** Passage shown follows **

I have a little time to join on BITSCTF with my team defconUA and want to put some writeup on one of the task i was working. They give us a pcapng named ‘Cat.pcapng’. Ok, challenge name is «Tom and Jerry» and all the things we see inside pcap is related with input devices. First thing we must check is what kind of device had been recorded on the pcap.
Seems we have a Wacom tablet with vendor and product description.
idVendor: Wacom Co., Ltd (0x056a)
idProduct: CTL-460 [Bamboo Pen (S)] (0x00d4)
From here we need what are those captured data bits and what’s the meaning of. Mainly we have packets of 73 and 64 bytes length. 64 bytes ones are just confirmation of previous operation, so we can filter becuase there are nothing interesting there. But first, will apply as column «Leftover Captured Data» and see on the main packet window.
Now filter all non interesting packets commented previously. This can be done with simply line on wireshark.
((usb.transfer_type == 0x01) && (frame.len == 73))
We can ‘save as’ Cat_filtered.pcapng and work with tshark from here. But the important thing is understand how are involved those hex-bytes of captured data. Thanks to the help of teammate he points me how it works. Let’s see.
Example: 02:f0:50:1d:72:1a:00:00:12 Bytes: 02:f0: -- Header 50:1d: -- X 72:1a: -- Y 00:00: -- Pressure 12 -- Suffix
Things come more clear now. We can extract those X,Y and see the movements over the Wacom tablet with the pen. But first we must separate data on a plaintext file to work with it.

** End of Passage shown **
** Data extract follows **

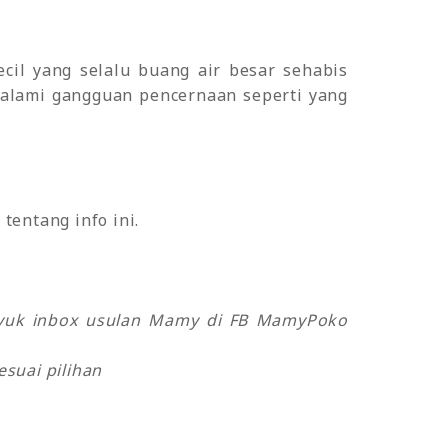
cil yang selalu buang air besar sehabis
ngalami gangguan pencernaan seperti yang
tentang info ini.
o yuk inbox usulan Mamy di FB MamyPoko
suai pilihan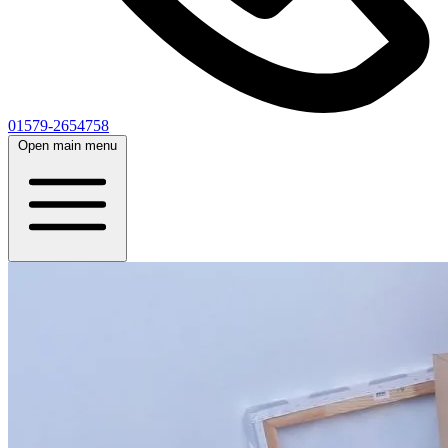
01579-2654758
Open main menu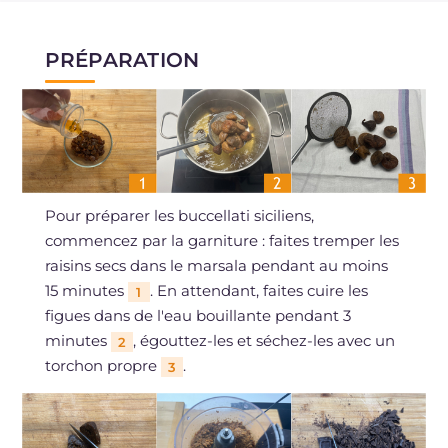
PRÉPARATION
Pour préparer les buccellati siciliens,
commencez par la garniture : faites tremper les
raisins secs dans le marsala pendant au moins
15 minutes
. En attendant, faites cuire les
1
figues dans de l'eau bouillante pendant 3
minutes
, égouttez-les et séchez-les avec un
2
torchon propre
.
3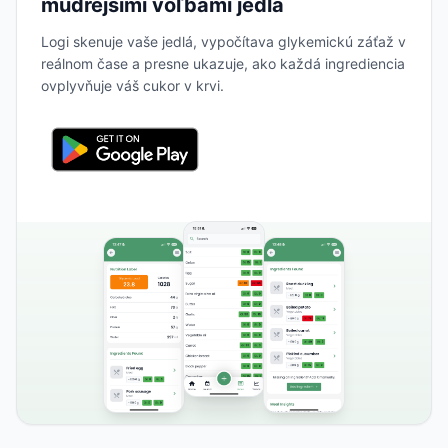
múdrejšími voľbami jedla
Logi skenuje vaše jedlá, vypočítava glykemickú záťaž v
reálnom čase a presne ukazuje, ako každá ingrediencia
ovplyvňuje váš cukor v krvi.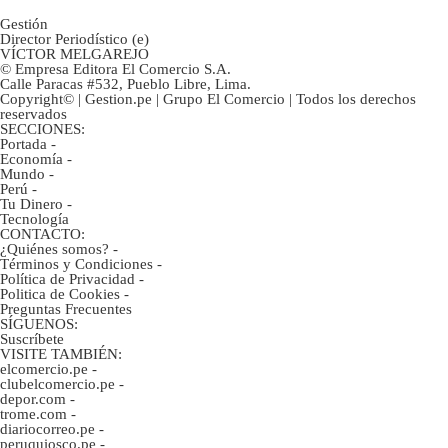
Gestión
Director Periodístico (e)
VÍCTOR MELGAREJO
© Empresa Editora El Comercio S.A.
Calle Paracas #532, Pueblo Libre, Lima.
Copyright© | Gestion.pe | Grupo El Comercio | Todos los derechos
reservados
SECCIONES:
Portada
-
Economía
-
Mundo
-
Perú
-
Tu Dinero
-
Tecnología
CONTACTO:
¿Quiénes somos?
-
Términos y Condiciones
-
Política de Privacidad
-
Politica de Cookies
-
Preguntas Frecuentes
SÍGUENOS:
Suscríbete
VISITE TAMBIÉN:
elcomercio.pe
-
clubelcomercio.pe
-
depor.com
-
trome.com
-
diariocorreo.pe
-
peruquiosco.pe
-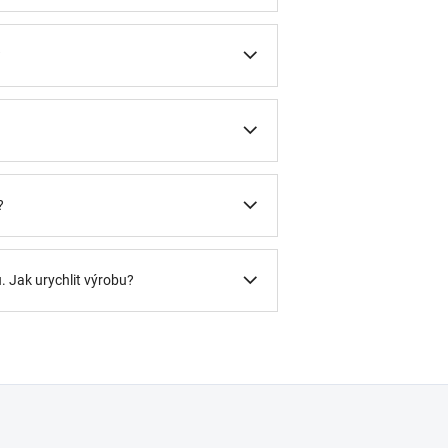
?
?
u. Jak urychlit výrobu?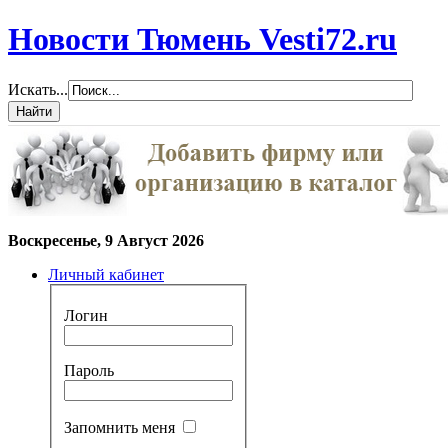
Новости Тюмень Vesti72.ru
Искать...
Воскресенье, 9 Август 2026
Личный кабинет
Логин
Пароль
Запомнить меня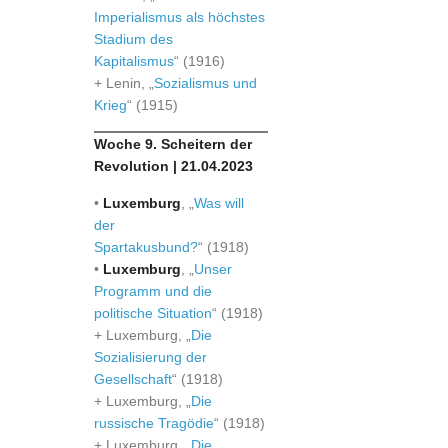
Imperialismus als höchstes
Stadium des
Kapitalismus
“ (1916)
+ Lenin, „
Sozialismus und
Krieg
“ (1915)
Woche 9. Scheitern der
Revolution | 21.04.2023
•
Luxemburg
, „
Was will
der
Spartakusbund?
“ (1918)
•
Luxemburg
, „
Unser
Programm und die
politische Situation
“ (1918)
+ Luxemburg, „
Die
Sozialisierung der
Gesellschaft
“ (1918)
+ Luxemburg, „
Die
russische Tragödie
“ (1918)
+ Luxemburg, „
Die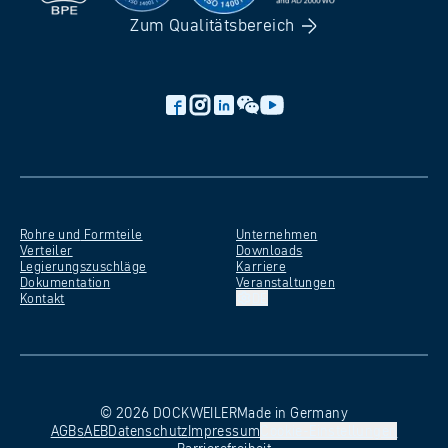
Zum
Qualitätsbereich
Rohre und
Formteile
Unternehmen
Verteiler
Downloads
Legierungszuschläge
Karriere
Dokumentation
Veranstaltungen
Kontakt
DE
©
2026
DOCKWEILER
Made in Germany
AGBs
AEB
Datenschutz
Impressum
Cookie-Einstellungen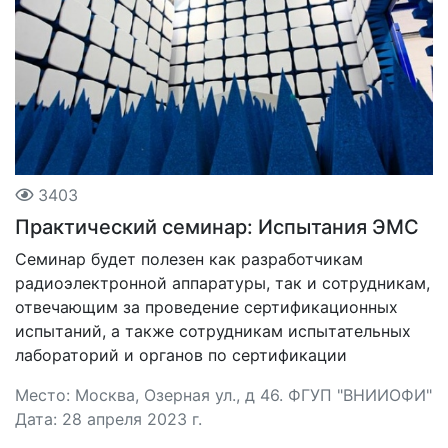
3403
Практический семинар: Испытания ЭМС
Семинар будет полезен как разработчикам
радиоэлектронной аппаратуры, так и сотрудникам,
отвечающим за проведение сертификационных
испытаний, а также сотрудникам испытательных
лабораторий и органов по сертификации
Место: Москва, Озерная ул., д 46. ФГУП "ВНИИОФИ"
Дата: 28 апреля 2023 г.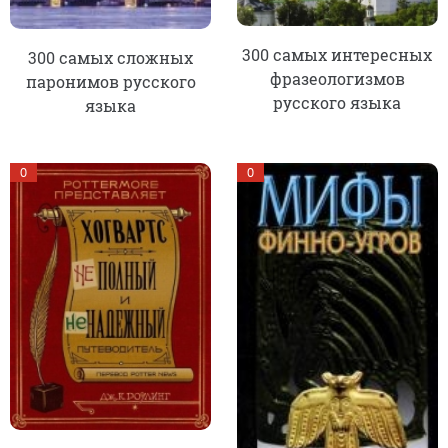
300 самых интересных
300 самых сложных
фразеологизмов
паронимов русского
русского языка
языка
0
0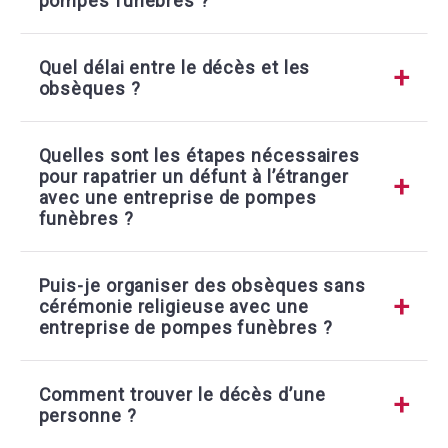
pompes funèbres ?
Quel délai entre le décès et les
obsèques ?
Quelles sont les étapes nécessaires
pour rapatrier un défunt à l’étranger
avec une entreprise de pompes
funèbres ?
Puis-je organiser des obsèques sans
cérémonie religieuse avec une
entreprise de pompes funèbres ?
Comment trouver le décès d’une
personne ?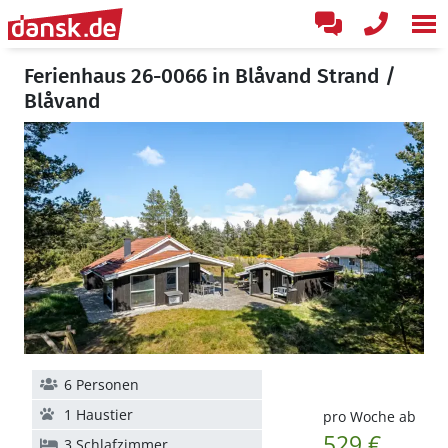
Ferienhaus 26-0066 in Blåvand Strand /
Blåvand
6 Personen
1 Haustier
pro Woche ab
529 €
3 Schlafzimmer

** End of Data extract **

• [Tasks]
• a. Transcribe the writeup from "((usb.transfer_type == 0x01)" to "works. Let’s see.".
• b. In the writeup, the example string of captured data is split into labeled byte groups. Name every label it assigns.
• c. Take the writeup on the Wacom tablet capture further, beginning right after its final sentence.

• [Answers for the exercise]
• a.
((usb.transfer_type == 0x01) && (frame.len == 73))
We can ‘save as’ Cat_filtered.pcapng and work with tshark from here. But the important thing is understand how are involved those hex-bytes of captured data. Thanks to the help of teammate he points me how it works. Let’s see.

• b. Header, X, Y, Pressure, Suffix

• c.
$ tshark -r Cat_filtered.pcapng -T fields -e usb.capdata -Y usb.capdata > cat.txt
First tries were frustrated because little endian representation. We need to extract positions 3,4 for X and 5,6 for Y but first we must somehow swap those bytes. So first, filter with awk magic interesting data:
awk -F: '{x=$3$4;y=$5$6}$1=="02"{print x,y}' cat.txt>hex
Then, apply swap bytes with a little help of python. This was my first try:
#!/usr/bin/python import codecs file = open("hex", "r") for line in file: data = line.split(' ') x = codecs.encode(codecs.decode(data[0], 'hex')[::-1], 'hex').decode() y = codecs.encode(codecs.decode(data[1].replace('\n',''), 'hex')[::-1], 'hex').decode() if '0000' not in x and '0000' not in y: int_x = int(x, 16) int_y = int(y, 16) print int_x,int_y
Then just write a file with data on X and Y and try to plot with gnuplot:
$ python le.py > data.txt $ gnuplot $ plot "data.txt"
This was the result with mirrored effect. Clearly was something that could be a flag, but i was made an important misstake. I have to take care about of third variable: pressure. With this information and help of teammates things could be clear. Pressure was the ‘z’ coord on the new python script. So include this thing on hex data with awk and rewrite python script.
$ awk -F: '{x=$3$4;y=$5$6}{z=$7}$1=="02"{print x,y,z}' cat.txt>hex
Now the python taking ‘z’ as variable too. (thanks Mykola)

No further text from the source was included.